I look up sharply. "When?"

"In our last meeting. You were staring at your phone when he was talking about the neutral zone adjustments."

Fuck. I hadn't even realized.

"Just saying," Benny shrugs, "Coach sees everything."

The conversation shifts to tomorrow's game plan, but I'm only half-listening. By the time we get back to the hotel, after signing some autographs for fans in the lobby, my head is full from overthinking Tyler's meltdown.

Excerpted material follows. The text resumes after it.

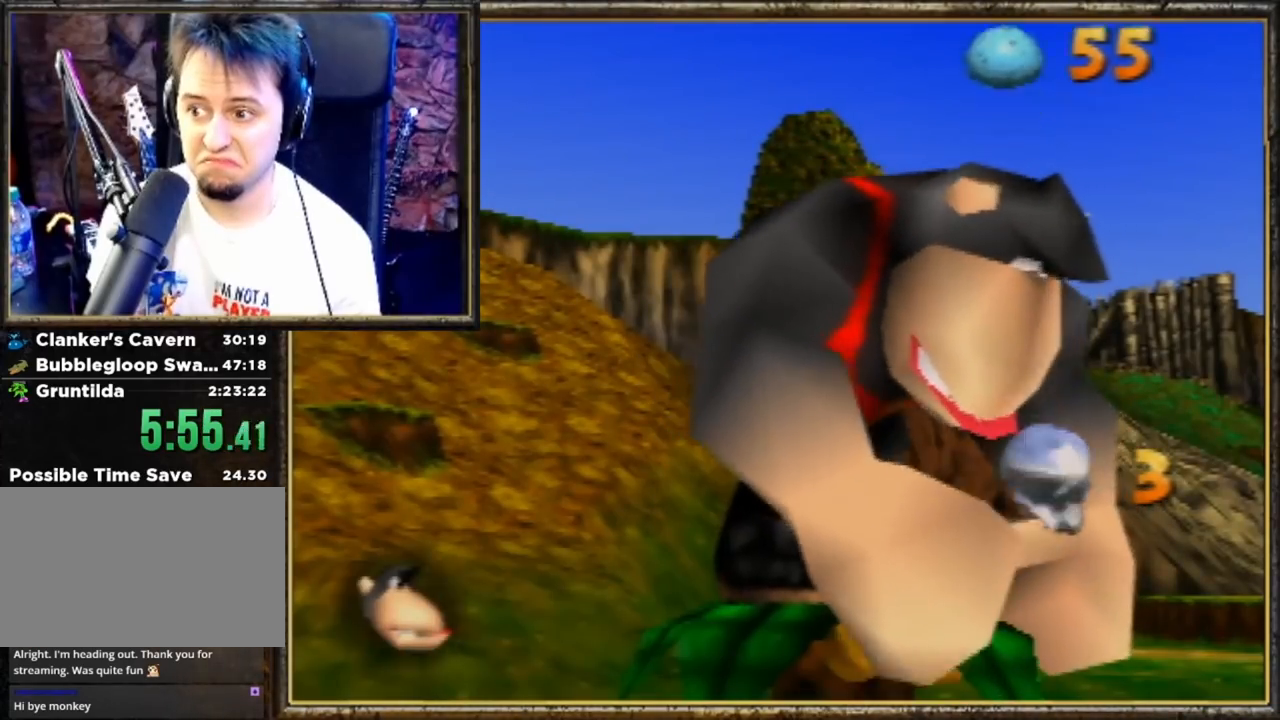
{"buttons": ["A", "B", "L1"], "left_stick": "center", "events": [[267, "A", "down"], [400, "B", "down"], [400, "R1", "down"], [467, "L1", "down"], [500, "R1", "up"]]}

Back in my room, I FaceTime Reese. Her face fills the screen, hair in that messy bun, but there's tension around her eyes.

"Hey stranger," she says.

"That's my shirt." I tease.

She's wearing my Northwestern shirt, glitter stains on the collar.

"Looks better on you." I prop the phone against the lamp. "Rough day?"

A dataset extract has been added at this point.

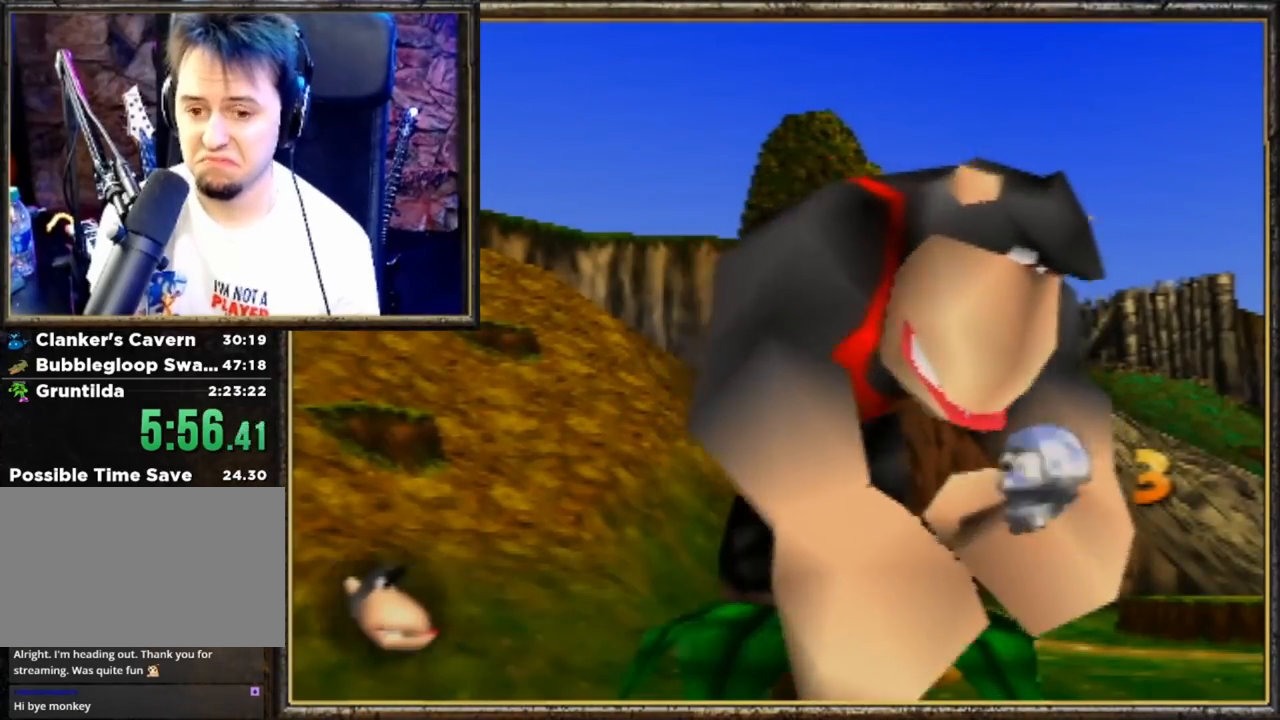
{"buttons": [], "left_stick": "center", "events": []}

"Parent conference from hell." She shifts, the shirt sliding off one shoulder so I can see the top of her chest.

"The mom thinks I'm 'too young and inexperienced' to properly assess her son's reading level. Apparently, twenty-six is the new sixteen."

"Want me to call her? Explain that you're extremely experienced?"

"At teaching, Logan."

"That's what I meant."

She laughs, but it's tired. "The worst part? She might request a transfer to Mrs. Henderson's class. I've had Kevin all year."

The screen freezes, her face caught mid-word. The connection stutters back.

"—and then my ex texted about getting his stuff from my apartment," she's saying. "Six months later and suddenly he needs his college sweatshirt."

"Your ex?"

"Not important." She waves it off, but I catch the tightness in her jaw. "Show me your room."

I pan the phone across the sterile space—oversized bed, floor-to-ceiling windows, excessive pillows.

"Looks lonely," she says when I flip back.

"It is. Too quiet."

"Poor baby. All alone in that big bed." She bites her lip, shifts again. The jersey rides up, showing a strip of her taut stomach. "I graded papers in the spot where we?—"

The screen freezes again. When it returns, she's laughing.

"This is frustrating," she says. "Technology's supposed to make distance easier."

"Nothing makes this easier." I watch as she lazily pulls up the the jersey hem showing more of her belly. "I already messed up. Forgot to call Tyler earlier."